Genus of plants native to Australia

Stirlingia, commonly known as blueboy, is a genus of 7 species in the family Proteaceae, all of which are endemic to Western Australia.

==Description==
Stirlingia grows as a shrub or herb arising from a perennial tap root or woody root stock; the herbaceous nature of some species is unique to Stirlingia among the Proteaceae. They grow to heights ranging from 10 cm to 1.5 m. Leaves are soft and leathery, and bifurcated along their length. They occur mostly on lower parts of the stems. Flowers occur in inflorescences that are either heads or very short spikes.

==Taxonomy==
The genus was first published by Robert Brown in 1810, under the name Simsia. Brown initially published two species, Simsia anethifolia and Simsia tenuifolia, adding a third, Simsia latifolia in 1830. It was later discovered that Brown's generic name was illegal, as the name Simsia had already been published in 1807 by Christian Hendrik Persoon. Therefore, in 1838 Stephan Endlicher published a new name for the genus. He chose the name Stirlingia, in honour of James Stirling, explorer of the Swan River and first Governor of Western Australia.

Despite publishing a new name for the genus, Endlicher omitted to formally transfer Brown's three species. In 1838, John Lindley published two more names, Stirlingia paniculata and Stirlingia simplex. Two years later Endlicher transferred Simsia anethifolia to Stirlingia anethifolia, and Ernst Steudel transferred the other two of Brown's species, as Stirlingia latifolia and Stirlingia tenuifolia.

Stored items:
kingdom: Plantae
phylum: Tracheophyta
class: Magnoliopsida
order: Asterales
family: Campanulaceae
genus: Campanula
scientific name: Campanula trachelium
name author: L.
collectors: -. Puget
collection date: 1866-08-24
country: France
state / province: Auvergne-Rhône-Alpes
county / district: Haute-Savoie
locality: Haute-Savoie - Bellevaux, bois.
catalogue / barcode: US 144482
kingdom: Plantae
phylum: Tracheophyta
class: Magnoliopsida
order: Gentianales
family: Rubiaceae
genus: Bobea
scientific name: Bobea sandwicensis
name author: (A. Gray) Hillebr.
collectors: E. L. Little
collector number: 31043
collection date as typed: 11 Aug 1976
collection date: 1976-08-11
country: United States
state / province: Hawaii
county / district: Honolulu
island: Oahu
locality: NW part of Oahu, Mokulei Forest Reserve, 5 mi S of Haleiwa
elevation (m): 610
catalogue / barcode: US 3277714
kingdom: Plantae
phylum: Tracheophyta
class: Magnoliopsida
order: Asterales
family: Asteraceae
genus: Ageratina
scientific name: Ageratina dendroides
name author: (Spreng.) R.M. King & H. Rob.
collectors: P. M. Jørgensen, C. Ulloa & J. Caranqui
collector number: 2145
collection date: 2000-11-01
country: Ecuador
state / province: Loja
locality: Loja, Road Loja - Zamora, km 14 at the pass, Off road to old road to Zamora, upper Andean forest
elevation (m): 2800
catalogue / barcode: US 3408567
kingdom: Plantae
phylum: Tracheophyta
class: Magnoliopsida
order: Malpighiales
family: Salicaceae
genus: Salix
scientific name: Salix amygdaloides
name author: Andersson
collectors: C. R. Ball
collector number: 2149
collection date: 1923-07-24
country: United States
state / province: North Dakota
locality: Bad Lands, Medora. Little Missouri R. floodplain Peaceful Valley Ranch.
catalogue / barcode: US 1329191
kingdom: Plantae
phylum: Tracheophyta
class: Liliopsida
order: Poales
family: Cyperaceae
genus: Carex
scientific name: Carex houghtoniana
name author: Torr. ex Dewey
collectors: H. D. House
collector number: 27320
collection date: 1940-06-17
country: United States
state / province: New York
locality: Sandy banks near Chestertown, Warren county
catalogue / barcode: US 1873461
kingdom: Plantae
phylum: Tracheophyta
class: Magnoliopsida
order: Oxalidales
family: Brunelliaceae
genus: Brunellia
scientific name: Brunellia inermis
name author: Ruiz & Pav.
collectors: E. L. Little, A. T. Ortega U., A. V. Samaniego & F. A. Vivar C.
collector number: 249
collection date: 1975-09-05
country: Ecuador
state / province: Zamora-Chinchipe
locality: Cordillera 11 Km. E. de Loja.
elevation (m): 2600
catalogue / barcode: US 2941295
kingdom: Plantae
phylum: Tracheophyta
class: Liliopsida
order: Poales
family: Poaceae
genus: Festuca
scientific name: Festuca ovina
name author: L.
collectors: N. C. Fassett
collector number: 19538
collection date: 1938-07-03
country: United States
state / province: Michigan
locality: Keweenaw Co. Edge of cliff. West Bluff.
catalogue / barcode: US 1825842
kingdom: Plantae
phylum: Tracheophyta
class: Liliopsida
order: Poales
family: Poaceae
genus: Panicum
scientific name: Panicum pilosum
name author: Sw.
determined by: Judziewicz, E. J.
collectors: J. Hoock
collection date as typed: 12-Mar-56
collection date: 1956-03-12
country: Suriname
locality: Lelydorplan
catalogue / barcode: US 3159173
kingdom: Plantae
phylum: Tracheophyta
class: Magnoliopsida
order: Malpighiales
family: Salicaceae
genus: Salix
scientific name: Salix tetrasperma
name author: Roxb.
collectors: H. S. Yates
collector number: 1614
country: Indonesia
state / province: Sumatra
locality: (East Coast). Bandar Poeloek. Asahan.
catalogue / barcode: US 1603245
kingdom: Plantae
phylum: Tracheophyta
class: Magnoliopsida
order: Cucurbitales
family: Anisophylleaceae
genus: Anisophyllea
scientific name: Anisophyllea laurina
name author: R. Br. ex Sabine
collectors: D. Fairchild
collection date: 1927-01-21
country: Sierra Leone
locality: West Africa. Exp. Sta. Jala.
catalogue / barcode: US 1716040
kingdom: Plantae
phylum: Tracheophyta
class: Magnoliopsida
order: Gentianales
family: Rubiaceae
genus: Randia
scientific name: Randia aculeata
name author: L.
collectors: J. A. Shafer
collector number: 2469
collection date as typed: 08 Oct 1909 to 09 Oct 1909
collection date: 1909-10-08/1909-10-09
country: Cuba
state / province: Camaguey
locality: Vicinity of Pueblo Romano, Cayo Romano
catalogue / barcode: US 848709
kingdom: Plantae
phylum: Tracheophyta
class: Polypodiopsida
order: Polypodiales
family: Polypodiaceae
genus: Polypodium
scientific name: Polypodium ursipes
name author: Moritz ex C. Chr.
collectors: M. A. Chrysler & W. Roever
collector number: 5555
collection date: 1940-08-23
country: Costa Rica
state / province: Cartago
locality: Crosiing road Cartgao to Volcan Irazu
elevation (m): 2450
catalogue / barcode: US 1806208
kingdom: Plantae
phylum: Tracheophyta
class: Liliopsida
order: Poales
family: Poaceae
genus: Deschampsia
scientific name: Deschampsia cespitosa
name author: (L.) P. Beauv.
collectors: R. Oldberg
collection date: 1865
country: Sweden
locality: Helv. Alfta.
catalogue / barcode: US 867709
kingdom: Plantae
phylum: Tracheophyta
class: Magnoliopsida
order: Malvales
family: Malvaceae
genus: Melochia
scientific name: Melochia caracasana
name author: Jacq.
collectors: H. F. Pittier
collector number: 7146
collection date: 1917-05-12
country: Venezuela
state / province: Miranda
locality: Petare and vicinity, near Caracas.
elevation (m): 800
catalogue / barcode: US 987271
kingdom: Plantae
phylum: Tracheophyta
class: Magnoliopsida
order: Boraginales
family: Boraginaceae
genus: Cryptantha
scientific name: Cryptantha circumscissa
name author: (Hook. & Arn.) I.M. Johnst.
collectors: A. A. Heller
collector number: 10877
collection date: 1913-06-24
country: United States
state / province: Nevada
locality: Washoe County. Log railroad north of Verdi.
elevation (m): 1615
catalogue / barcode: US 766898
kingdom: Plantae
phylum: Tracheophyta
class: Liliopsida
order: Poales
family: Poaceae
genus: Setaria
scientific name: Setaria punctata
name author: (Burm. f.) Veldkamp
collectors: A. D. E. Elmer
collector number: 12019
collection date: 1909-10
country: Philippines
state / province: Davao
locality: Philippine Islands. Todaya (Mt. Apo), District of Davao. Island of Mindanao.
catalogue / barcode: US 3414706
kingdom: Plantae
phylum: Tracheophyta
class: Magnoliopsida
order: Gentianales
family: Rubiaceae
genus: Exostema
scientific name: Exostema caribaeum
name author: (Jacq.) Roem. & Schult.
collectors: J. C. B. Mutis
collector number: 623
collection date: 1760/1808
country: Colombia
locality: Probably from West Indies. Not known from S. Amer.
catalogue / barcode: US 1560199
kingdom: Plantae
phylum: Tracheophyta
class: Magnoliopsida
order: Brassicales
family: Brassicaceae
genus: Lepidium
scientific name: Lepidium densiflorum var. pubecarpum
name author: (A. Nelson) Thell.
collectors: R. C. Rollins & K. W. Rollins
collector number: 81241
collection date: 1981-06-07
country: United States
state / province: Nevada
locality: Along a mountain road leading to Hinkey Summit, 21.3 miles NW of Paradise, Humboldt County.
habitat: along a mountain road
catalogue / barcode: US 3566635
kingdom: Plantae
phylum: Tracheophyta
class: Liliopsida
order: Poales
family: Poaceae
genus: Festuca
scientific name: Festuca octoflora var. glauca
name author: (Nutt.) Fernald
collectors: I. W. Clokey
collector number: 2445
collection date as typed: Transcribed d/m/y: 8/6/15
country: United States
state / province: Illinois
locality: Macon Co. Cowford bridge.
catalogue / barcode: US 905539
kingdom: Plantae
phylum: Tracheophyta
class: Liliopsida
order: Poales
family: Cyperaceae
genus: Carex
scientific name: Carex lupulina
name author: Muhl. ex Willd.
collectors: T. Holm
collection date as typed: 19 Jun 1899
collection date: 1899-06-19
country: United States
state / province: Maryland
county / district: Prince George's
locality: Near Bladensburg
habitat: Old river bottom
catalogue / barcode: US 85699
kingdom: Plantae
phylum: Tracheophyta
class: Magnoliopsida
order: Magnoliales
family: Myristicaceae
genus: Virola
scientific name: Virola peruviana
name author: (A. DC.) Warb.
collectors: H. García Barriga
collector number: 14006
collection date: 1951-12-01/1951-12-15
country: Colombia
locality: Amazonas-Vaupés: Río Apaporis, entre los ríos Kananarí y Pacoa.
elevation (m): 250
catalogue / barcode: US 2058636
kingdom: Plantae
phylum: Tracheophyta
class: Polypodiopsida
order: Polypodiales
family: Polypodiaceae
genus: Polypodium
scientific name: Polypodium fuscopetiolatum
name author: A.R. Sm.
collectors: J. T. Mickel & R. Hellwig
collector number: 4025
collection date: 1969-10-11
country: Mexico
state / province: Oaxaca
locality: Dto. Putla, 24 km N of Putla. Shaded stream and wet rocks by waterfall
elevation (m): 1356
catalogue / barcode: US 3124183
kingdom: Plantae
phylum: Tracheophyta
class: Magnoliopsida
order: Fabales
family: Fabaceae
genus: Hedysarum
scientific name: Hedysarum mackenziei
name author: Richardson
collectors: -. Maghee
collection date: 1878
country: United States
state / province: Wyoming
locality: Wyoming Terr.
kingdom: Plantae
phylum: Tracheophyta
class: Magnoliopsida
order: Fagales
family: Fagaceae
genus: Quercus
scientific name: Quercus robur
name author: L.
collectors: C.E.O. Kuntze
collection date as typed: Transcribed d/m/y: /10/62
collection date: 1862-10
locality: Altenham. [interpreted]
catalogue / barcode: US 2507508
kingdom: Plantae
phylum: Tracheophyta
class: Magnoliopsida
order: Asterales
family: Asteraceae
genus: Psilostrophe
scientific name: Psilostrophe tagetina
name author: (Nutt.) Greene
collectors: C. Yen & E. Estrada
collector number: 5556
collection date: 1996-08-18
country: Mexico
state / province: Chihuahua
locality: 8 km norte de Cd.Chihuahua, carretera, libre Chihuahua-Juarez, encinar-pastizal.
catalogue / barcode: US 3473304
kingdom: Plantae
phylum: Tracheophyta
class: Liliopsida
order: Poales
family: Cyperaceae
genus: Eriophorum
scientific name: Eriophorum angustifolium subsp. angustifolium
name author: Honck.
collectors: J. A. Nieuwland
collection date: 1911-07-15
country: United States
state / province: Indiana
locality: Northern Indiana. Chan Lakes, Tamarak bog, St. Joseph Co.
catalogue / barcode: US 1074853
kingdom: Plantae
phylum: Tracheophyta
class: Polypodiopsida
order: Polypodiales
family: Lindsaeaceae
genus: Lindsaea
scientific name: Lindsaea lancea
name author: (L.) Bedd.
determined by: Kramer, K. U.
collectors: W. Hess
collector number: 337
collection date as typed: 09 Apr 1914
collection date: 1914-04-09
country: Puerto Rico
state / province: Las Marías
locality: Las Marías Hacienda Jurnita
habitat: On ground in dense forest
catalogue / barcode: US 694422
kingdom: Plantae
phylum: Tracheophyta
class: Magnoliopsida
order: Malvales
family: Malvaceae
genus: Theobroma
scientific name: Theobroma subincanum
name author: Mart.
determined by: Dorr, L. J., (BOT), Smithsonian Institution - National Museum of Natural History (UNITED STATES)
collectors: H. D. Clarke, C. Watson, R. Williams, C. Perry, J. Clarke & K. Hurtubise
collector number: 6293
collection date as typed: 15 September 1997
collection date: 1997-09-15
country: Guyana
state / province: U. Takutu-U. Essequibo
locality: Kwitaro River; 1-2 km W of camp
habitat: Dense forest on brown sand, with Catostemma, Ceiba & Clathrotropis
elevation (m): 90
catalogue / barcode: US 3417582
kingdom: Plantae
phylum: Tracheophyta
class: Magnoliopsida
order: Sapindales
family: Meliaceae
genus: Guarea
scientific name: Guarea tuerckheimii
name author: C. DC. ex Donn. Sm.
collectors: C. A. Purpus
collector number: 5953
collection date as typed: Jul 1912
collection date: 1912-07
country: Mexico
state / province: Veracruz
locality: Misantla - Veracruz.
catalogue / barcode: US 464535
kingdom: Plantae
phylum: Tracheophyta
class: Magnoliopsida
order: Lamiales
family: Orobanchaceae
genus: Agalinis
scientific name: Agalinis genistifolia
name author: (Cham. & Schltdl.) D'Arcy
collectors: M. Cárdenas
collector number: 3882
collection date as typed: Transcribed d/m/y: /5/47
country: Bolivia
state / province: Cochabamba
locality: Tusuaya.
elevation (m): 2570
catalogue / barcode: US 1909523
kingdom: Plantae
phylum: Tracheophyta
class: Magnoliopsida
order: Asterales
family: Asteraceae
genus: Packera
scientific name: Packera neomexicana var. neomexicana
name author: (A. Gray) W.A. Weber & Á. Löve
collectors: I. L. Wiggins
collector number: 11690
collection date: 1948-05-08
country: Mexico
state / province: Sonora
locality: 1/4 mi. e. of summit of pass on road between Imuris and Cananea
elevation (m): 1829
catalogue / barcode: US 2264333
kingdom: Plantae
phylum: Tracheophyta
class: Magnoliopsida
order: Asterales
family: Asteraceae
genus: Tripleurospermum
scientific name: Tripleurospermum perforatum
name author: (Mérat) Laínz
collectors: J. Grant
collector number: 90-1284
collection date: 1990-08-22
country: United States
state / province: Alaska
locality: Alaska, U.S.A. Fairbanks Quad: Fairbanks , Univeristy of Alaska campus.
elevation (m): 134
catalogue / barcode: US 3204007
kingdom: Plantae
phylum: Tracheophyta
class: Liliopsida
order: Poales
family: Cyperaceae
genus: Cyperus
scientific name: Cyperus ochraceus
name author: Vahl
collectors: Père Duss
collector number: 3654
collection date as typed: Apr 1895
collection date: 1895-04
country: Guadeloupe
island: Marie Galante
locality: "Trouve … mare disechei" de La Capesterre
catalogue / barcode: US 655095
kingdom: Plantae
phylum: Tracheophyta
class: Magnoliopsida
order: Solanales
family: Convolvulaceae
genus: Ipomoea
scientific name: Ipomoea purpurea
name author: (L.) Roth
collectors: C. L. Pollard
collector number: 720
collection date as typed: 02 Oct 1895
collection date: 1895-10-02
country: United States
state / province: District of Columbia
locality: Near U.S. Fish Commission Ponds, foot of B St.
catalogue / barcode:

- TASK REQUIREMENTS -
(a) According to the text on Stirlingia, under what name did Robert Brown first publish the genus?
(b) Write the next part of the text on the genus Stirlingia, picking up after its final sentence.
These records have no connection to the text about Stirlingia.

- ANSWERS BY ITEM -
(a) Simsia

(b)
Two more species, Stirlingia abrotanoides and Stirlingia teretifolia, were published by Carl Meissner in 1845. In 1848, some confusion was caused by an orthographic error in a work of Endlicher's, referring to Stirlingia anethifolia as Stirlingia acutifolia. Also that year, Meissner published an eighth species, Stirlingia affinis. He continued to publish new species publishing Stirlingia capillifolia in 1855, and Stirlingia intricata in 1856.

In 1870, George Bentham published a treatment of the Stirlingia in his Flora Australiensis, reducing the number of species to five, plus one variety: S. simplex,
S. abrotanoides, S. teretifolia, S. tenuifolia, S. tenuifolia var. anethifolia, and S. latifolia. Fourteen years later, Ferdinand von Mueller somewhat disrupted the nomenclature of the genus by proposing to revert to the name Simsia, publishing Simsia abrotanoides, Simsia teretifolia and Simsia simplex for the first time. This was accepted as late as 1921, when Carl Ostenfeld published a further variety under Simsia, Simsia latifolia var. gracilis. In 1923, however, Karel Domin published a new species under Stirlingia as Stirlingia seselifolia.

In 1995, Alex George published a thorough treatment of the Stirlingia for the Flora of Australia series of monographs. He reduced numerous names to synonymy, and published a further new species, Stirlingia divaricatissima.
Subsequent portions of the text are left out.